Тут же еще незамужние тетушки Лёна и Вера, имена которых я всякий раз путал, поскольку были они обе на одно лицо — щекасты, конопаты и русоволосы, — разбирали рассыпанное по столу пшено для завтрашнего кулеша. Будто чураясь, одними только оттопыренными мизинцами они выкатывали за край золотистой пшенной россыпи всякие непотребные чернушки. Или вместо пшена раскладывали на столе старенькие заигранные карты. Немея лицами от внутреннего возбуждения, переговариваясь жарким шепотом, они по очереди гадали «на короля» — каждая на своего, — и тогда от плотно сдвинутых голов долетали таинственные нашептывания: «поздняя дорога», «неожиданное письмо», «пустые хлопоты». Я тоже пытался затесаться в их компанию, поглазеть на этого самого короля — бородатого дядьку с долгим ножом в руке, обложенного со всех сторон прочими картами: тузами, шестерками, дамами и валетами, но всякий раз только схлопатывал подзатыльник и тогда с чувством обиды и собственной ненужности припадал ухом к опорному стояку в простенке и слушал, как внутри него часто и самозабвенно стрекотала какая-то козява, которую я никогда не видел и придумывал всякие способы изловить ее и прибить насовсем, чтобы не точила дом и не делала в нем дырки.

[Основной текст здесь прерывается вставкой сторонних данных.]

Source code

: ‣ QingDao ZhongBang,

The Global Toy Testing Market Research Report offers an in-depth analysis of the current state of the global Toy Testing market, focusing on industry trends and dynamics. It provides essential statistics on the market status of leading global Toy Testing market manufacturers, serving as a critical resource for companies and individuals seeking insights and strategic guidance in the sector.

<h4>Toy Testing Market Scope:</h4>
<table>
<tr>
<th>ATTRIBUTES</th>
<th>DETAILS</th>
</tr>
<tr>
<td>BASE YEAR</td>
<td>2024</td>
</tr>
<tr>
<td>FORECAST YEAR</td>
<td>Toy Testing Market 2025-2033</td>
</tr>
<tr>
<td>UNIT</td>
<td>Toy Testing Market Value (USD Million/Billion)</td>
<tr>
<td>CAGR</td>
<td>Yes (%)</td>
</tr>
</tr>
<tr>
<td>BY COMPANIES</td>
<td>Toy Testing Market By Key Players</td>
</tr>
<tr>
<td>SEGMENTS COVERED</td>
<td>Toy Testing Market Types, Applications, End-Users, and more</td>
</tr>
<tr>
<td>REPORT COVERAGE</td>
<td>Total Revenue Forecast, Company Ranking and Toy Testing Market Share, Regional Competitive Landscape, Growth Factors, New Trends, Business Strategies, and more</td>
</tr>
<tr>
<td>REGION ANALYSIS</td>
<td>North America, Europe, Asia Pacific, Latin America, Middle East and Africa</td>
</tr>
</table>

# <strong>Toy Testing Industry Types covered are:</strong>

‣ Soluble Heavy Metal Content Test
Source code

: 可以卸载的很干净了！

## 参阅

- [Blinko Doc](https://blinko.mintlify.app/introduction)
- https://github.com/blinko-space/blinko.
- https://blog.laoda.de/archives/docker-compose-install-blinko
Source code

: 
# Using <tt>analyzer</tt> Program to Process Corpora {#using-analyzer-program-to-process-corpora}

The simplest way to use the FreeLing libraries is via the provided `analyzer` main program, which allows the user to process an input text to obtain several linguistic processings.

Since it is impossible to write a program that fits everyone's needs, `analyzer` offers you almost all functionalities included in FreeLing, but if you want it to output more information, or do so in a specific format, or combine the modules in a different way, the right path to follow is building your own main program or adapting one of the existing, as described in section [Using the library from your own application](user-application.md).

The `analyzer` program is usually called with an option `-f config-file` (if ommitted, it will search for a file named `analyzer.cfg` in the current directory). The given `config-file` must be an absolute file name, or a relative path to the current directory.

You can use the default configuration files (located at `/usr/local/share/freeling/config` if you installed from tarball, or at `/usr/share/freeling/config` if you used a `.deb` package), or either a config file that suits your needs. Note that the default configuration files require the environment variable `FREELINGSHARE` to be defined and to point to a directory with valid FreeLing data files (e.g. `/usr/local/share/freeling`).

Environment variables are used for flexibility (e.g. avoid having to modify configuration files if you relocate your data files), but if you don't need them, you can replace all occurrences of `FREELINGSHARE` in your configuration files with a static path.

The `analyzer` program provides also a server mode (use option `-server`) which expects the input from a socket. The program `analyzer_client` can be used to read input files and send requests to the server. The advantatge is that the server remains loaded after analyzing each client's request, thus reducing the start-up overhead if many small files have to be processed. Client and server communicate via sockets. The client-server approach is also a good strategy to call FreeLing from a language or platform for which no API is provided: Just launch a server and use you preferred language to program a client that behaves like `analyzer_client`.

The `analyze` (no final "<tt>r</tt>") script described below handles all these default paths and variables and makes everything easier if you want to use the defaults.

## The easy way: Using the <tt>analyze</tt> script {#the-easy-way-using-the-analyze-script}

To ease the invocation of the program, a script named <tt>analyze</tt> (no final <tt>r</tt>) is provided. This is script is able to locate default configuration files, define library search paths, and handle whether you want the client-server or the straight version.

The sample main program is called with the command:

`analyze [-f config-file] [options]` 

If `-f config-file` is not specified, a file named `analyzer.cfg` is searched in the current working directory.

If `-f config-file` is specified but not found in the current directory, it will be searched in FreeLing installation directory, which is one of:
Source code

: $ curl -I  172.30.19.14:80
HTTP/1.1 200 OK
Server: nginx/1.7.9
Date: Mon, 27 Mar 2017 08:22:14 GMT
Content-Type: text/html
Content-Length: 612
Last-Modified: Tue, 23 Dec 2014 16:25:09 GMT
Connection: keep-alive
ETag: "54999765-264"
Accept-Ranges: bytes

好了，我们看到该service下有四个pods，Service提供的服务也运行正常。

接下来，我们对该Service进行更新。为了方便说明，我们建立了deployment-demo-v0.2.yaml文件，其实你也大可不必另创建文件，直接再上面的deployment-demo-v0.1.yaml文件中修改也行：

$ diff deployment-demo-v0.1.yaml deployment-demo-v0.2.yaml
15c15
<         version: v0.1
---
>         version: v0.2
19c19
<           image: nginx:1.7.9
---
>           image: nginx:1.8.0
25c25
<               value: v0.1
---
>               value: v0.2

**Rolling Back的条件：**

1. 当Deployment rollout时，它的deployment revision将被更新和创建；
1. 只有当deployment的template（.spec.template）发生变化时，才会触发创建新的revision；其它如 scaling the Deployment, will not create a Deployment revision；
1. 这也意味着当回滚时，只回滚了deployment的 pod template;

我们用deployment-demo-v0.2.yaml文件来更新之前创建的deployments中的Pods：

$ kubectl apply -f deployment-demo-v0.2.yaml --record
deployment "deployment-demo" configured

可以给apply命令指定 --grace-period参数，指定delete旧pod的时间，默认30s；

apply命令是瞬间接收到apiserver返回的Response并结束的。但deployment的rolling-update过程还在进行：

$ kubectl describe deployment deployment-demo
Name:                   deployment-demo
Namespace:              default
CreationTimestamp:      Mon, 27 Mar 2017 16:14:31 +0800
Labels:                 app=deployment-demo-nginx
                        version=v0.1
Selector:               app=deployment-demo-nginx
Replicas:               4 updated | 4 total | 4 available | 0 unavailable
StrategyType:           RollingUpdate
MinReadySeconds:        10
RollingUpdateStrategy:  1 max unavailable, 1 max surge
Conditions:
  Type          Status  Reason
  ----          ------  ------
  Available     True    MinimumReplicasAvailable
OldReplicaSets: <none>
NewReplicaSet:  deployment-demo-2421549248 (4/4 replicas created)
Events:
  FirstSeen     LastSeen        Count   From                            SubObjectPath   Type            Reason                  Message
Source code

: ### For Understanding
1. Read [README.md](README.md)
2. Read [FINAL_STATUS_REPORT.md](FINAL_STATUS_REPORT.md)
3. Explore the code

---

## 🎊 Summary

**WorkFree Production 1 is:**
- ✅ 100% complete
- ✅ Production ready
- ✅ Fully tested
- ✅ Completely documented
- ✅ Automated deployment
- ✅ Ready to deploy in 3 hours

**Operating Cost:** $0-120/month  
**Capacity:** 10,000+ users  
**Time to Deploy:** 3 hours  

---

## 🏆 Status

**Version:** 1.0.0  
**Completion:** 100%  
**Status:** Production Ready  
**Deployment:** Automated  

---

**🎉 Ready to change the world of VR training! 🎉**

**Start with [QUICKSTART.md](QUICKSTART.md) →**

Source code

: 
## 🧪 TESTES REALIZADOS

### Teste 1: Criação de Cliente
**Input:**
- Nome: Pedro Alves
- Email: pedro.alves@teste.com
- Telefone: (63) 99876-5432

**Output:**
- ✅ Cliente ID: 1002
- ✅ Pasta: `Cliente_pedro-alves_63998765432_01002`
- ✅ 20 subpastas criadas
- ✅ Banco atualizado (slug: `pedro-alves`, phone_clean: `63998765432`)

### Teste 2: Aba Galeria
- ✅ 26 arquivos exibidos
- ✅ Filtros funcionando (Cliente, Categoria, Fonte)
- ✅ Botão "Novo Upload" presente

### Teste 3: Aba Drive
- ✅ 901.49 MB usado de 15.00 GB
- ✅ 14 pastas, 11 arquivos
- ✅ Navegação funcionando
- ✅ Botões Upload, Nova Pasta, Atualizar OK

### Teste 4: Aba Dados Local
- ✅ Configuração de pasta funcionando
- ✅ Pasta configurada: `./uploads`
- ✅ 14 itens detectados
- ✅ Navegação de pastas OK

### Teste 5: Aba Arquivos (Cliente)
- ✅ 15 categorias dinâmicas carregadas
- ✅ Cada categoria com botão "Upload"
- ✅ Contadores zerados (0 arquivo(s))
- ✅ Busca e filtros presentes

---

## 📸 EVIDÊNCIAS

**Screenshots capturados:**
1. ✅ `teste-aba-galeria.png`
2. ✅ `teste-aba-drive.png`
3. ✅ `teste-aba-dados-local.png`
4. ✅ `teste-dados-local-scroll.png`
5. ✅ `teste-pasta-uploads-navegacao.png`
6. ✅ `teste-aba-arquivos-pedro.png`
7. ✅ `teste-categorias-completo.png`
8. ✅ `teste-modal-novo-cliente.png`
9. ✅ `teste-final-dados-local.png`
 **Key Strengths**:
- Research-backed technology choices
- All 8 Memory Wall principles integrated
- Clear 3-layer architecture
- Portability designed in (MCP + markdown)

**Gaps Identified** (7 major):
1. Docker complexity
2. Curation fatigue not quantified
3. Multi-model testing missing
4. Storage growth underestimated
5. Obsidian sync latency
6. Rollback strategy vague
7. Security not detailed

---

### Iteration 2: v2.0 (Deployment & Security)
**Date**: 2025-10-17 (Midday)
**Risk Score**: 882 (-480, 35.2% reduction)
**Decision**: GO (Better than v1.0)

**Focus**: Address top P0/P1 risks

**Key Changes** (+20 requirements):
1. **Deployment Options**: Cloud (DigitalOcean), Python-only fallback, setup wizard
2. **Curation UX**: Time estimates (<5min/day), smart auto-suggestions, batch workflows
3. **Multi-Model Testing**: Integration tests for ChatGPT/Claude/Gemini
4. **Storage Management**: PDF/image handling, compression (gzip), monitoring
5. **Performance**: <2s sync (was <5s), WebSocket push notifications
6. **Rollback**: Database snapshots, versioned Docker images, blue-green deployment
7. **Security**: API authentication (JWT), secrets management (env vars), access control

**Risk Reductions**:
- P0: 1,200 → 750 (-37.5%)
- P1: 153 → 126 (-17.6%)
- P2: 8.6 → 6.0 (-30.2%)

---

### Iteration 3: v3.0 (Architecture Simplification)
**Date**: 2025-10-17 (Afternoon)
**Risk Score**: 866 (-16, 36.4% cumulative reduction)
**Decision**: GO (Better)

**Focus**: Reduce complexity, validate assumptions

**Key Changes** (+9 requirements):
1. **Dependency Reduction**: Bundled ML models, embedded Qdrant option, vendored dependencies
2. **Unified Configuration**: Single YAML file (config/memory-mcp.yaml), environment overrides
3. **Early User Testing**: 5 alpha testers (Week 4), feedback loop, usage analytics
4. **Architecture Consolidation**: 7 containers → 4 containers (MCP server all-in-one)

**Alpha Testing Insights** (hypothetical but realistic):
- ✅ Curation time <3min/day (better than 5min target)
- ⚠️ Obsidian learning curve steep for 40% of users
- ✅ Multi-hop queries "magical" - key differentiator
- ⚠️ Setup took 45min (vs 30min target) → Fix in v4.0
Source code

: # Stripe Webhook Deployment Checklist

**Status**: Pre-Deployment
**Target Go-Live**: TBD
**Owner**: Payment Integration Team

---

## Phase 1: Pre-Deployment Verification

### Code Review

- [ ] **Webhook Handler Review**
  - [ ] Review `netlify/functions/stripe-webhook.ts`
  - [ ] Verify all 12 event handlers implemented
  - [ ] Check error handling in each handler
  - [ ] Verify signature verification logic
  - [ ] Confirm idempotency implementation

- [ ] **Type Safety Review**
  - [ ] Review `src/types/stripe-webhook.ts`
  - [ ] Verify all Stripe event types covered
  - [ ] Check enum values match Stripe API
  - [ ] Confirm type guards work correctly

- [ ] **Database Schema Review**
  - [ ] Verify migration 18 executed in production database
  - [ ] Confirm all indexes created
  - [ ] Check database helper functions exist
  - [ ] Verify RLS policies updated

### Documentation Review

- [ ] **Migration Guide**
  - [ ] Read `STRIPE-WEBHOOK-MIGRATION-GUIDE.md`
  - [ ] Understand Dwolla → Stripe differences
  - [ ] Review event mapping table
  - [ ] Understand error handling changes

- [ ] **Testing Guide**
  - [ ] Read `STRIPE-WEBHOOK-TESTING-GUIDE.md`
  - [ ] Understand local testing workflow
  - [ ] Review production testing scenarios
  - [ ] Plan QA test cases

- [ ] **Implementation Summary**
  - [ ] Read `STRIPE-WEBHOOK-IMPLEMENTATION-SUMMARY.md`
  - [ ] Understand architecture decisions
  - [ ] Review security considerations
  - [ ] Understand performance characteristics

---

Но сегодня, почти с самого утра дедушки Леши не было дома. Попив чаю, он по-зимнему оделся в старенький кожух, завалявшийся на печи до сухого хруста, двумя-тремя витками опоясался домотканым кушаком и сунул за пояс рукавицы. Перед тем как снять с гвоздя свою вислошерстую баранью шапку, он повернулся к меркло отсвечивающему в углу Николаю угоднику и, шурша дубленым рукавом, трижды перекрестил лоб и наглухо застегнутую грудь.

— Деда, а деда! — подергал я его за полу с надеждой, что он и теперь возьмет меня с собой, как брал в прошлый раз косить камыш на Букановом болоте. — Деда, а ты куда?

— Туда, где курица кудахчет…

По этому его сухому ответу я понял, что сегодня он строг, неразговорчив и озабочен чем-то своим, серьезным.

— Дай-ка ключ, — сказал он бабушке так же строго и отрешенно, и та молча подала.

В окно мне было видно, как дедушка отпер амбар, сколько-то пробыл внутри и наконец вышел с холщовой торбой через плечо. Опираясь на свою корявую грушевую палку, он с приволоком левой ноги направился к полевым воротам.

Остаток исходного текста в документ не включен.